*** Quoted passage Section Begins ***

Level 3: Unobservable inputs for the asset or liability (i.e., supported by little or no market activity). Level 3 inputs include managements own assumption about the assumptions that market participants would use in pricing the asset or liability (including assumptions about risk).
A financial instruments level within the fair value hierarchy is based on the lowest level of any input that is significant to the fair value measurement. The following is a description of the valuation methodologies used for instruments measured at fair value, including the general classification of such instruments pursuant to the valuation hierarchy.
7
3. Investments (Continued)
ARRIS Group, Inc, Common Stock Fund
This fund represents employer securities valued at the closing price reported on the active market on which the individual securities are traded. A small portion of the fund is invested in short-term instruments. The money market portion of the fund provides liquidity, which enables Plan participants to transfer money daily among all investment choices. This common stock fund is classified as a Level 1 investment.
Lifecycle Funds
These funds include investments in highly diversified funds designed to remain appropriate for investors in terms of risk throughout a variety of life circumstances. These funds share the common goal of first growing and then later preserving principal and contain a mix of U.S. and international common stocks, U.S. issued bonds and cash. There are currently no redemption restrictions on these investments. The fair value of the investments in this category is determined by obtaining quoted prices on nationally recognized securities exchanges. These investments are classified as Level 1 within the valuation hierarchy.

*** Quoted passage Section Ends ***

- Complete the following
1: According to the fair value excerpt, what does the money market portion of the ARRIS Group common stock fund allow Plan participants to do?
2: Write a continuation of the fair value excerpt on plan investments, starting after its final sentence.

*** Extracted data Section Begins ***

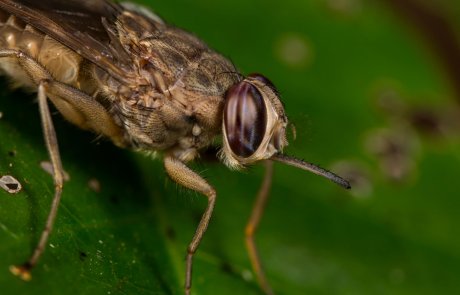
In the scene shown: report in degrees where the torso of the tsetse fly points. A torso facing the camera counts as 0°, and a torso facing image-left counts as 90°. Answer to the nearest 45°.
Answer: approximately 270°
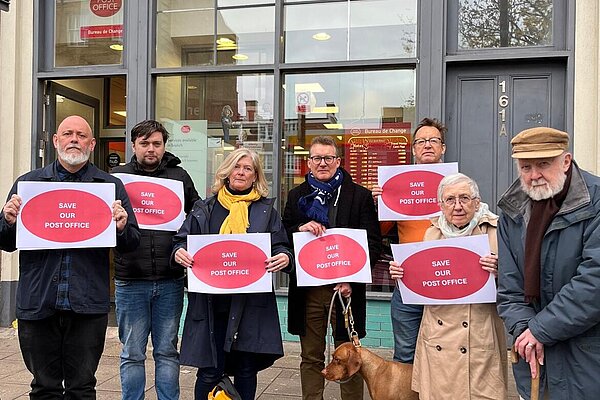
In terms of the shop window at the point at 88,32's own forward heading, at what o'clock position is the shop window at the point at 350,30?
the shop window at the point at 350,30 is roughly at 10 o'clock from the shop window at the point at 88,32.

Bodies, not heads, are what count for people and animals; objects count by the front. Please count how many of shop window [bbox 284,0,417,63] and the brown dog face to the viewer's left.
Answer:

*** Extracted data Section Ends ***
*** Extracted data Section Begins ***

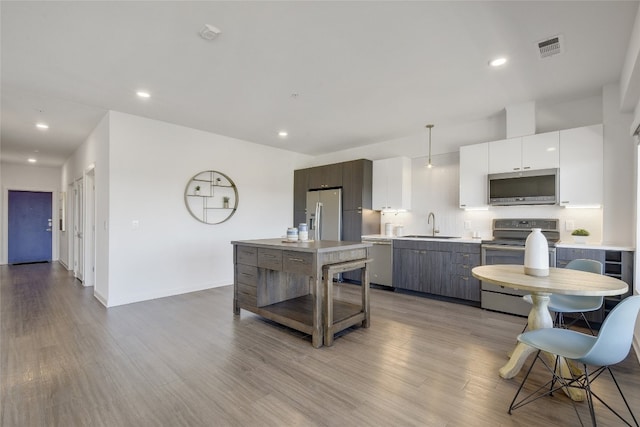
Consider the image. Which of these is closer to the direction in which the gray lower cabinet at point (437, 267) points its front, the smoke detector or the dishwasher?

*** Extracted data Section Ends ***
*** Extracted data Section Begins ***

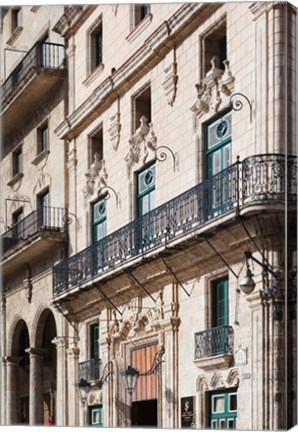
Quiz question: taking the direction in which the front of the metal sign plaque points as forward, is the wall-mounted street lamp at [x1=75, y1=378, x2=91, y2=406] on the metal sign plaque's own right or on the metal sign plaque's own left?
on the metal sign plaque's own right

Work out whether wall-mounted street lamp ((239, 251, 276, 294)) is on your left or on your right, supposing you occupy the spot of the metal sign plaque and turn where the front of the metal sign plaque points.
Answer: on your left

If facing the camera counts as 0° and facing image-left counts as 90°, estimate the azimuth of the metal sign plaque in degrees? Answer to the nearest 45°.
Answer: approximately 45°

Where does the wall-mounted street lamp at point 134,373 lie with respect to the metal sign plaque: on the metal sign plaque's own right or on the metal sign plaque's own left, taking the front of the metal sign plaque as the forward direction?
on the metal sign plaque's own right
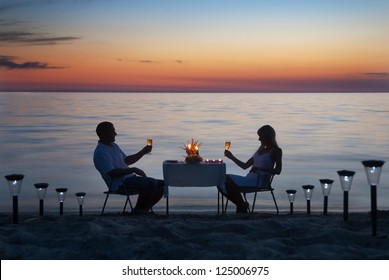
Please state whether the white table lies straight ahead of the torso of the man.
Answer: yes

*** Extracted data Section Ends ***

- Answers by task
1: It lets them transfer money daily among all investment choices.

2:
Synthetic GIC (SGIC)
The fair value of investments in SGICs is the market value of the assets within the underlying portfolio as of the Plan year end date. The fair value of the wrapper equals zero, and is based on replacement cost for the contract. The fair value of this fund has been estimated based on the fair value of the underlying investment contracts in the fund as reported by the issuer of the fund. The fair value differs from the contract value. As previously discussed in Note 2, contract value is the relevant measurement attributable to fully benefit-responsive investment contracts because contract value is the amount participants would receive if they were to initiate permitted transactions under the terms of the Plan. Contract value represents contributions made under the contract, plus interest at the contract rate, less withdrawals under the contract. The underlying investment of the SGIC, which is a common collective trust, is classified within Level 2 of the fair value hierarchy.
Mutual Funds
The fair value of mutual funds is determined by obtaining quoted prices on nationally recognized securities exchanges (Level 1 input). The investment objective of the registered investment company is a combination of current income and capital growth and holds a diversified mix of domestic and international equities, domestic and international investment grade bonds, domestic high-yield bonds, and investment grade money market instruments.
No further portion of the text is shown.